Before we start discussing what we see as a way forward, we think it is relevant to tell you that Chat Control will also forbid children from using social media. That seems to be the European Commission’s solution to child grooming, which we think clearly shows just how detached from reality the Chat Control legislation really is. The proposal simply requires that all app stores impose secure age verification controls (which makes it impossible to use these services anonymously) and block children from using services where they might have contact with adults (which means all apps). Even though we may see some positive effects on children, such as spending less time on social media, we still believe there is another solution to solving the issue of online child grooming.

We suggest that, instead of Chat Control, we can investigate and work toward a technical solution that makes it easier for (some) social media platforms to become safe for children to use.
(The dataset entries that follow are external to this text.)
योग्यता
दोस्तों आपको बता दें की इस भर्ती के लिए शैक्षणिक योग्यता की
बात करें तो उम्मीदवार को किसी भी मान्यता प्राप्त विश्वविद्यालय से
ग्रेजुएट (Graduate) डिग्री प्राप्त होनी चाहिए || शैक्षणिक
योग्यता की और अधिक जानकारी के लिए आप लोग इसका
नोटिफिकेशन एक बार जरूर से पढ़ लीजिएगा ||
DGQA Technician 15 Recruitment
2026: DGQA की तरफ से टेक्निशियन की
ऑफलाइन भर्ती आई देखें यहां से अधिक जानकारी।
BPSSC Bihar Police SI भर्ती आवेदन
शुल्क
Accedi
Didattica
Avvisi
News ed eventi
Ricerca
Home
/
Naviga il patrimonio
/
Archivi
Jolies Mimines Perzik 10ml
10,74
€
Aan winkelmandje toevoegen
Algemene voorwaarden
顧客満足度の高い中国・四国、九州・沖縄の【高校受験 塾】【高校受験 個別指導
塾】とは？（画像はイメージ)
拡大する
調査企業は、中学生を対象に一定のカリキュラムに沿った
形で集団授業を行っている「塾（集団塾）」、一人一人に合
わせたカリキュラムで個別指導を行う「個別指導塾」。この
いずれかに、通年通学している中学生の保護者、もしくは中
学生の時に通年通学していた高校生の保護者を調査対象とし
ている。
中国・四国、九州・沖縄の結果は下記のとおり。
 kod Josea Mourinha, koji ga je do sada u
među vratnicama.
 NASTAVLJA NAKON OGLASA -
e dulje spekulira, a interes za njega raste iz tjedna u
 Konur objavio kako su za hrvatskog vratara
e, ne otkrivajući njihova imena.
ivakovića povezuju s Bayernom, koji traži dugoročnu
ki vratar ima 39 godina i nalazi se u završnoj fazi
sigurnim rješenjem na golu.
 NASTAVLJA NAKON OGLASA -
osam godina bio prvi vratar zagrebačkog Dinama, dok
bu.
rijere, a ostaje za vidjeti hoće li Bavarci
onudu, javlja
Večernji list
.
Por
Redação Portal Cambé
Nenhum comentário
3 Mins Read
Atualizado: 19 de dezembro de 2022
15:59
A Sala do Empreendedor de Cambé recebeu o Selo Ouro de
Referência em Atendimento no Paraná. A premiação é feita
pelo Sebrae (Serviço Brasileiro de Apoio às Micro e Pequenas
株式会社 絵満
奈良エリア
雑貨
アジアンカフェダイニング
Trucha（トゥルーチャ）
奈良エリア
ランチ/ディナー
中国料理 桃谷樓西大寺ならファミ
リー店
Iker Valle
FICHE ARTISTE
For instance, we suggest requiring reliable identification and prohibiting conversations between adults and minors unless approved by an identified parent as well as imposing other suitable requirements for being certified as a “platform safe for children”.
There are certainly social media platforms today that would be interested in obtaining such a certification. Big actors could then share the relevant technology with smaller platforms, meaning that such a tool could be shared widely without smaller actors having to spend too much money or resources on it.
This wouldn’t include all platforms. Moving in this direction would mean that social media platforms that want to contribute to safe spaces for children can do so. At the same time, people who actually have something to hide and must remain anonymous for their own safety can use other messaging services.

Building an infrastructure like this would require a lot of work. There are several questions that need to be investigated: What will the identification process look like? How can you avoid older siblings helping younger children with false identification? How can you be sure that criminals won’t use their children’s identities? A technical solution such as this one might have to be combined with other tools that make it easier for parents to keep track of their children. There are several aspects to consider here, but we hope that with the right kind of expertise, this is an area where good work could be done. Creating safe spaces for children won’t be accomplished in the blink of an eye. However, it would require considerably less work than the colossal apparatus that Chat Control would demand.

It’s true that safer spaces for children on the internet would not stop the proliferation of already-existing material. But neither would Chat Control. Law enforcement should focus on the existing problem instead of scrolling through the entire European Union’s family albums.

Mullvad is a Swedish VPN company, and our business isn’t directly affected by a possible Chat Control regulation. Nevertheless, we strongly oppose this legislative proposal because we care about human rights and are passionate about personal integrity. Our society will perish without the right to private conversations.

We urge all politicians in Europe to focus their resources on tracking down criminals instead of monitoring entire populations.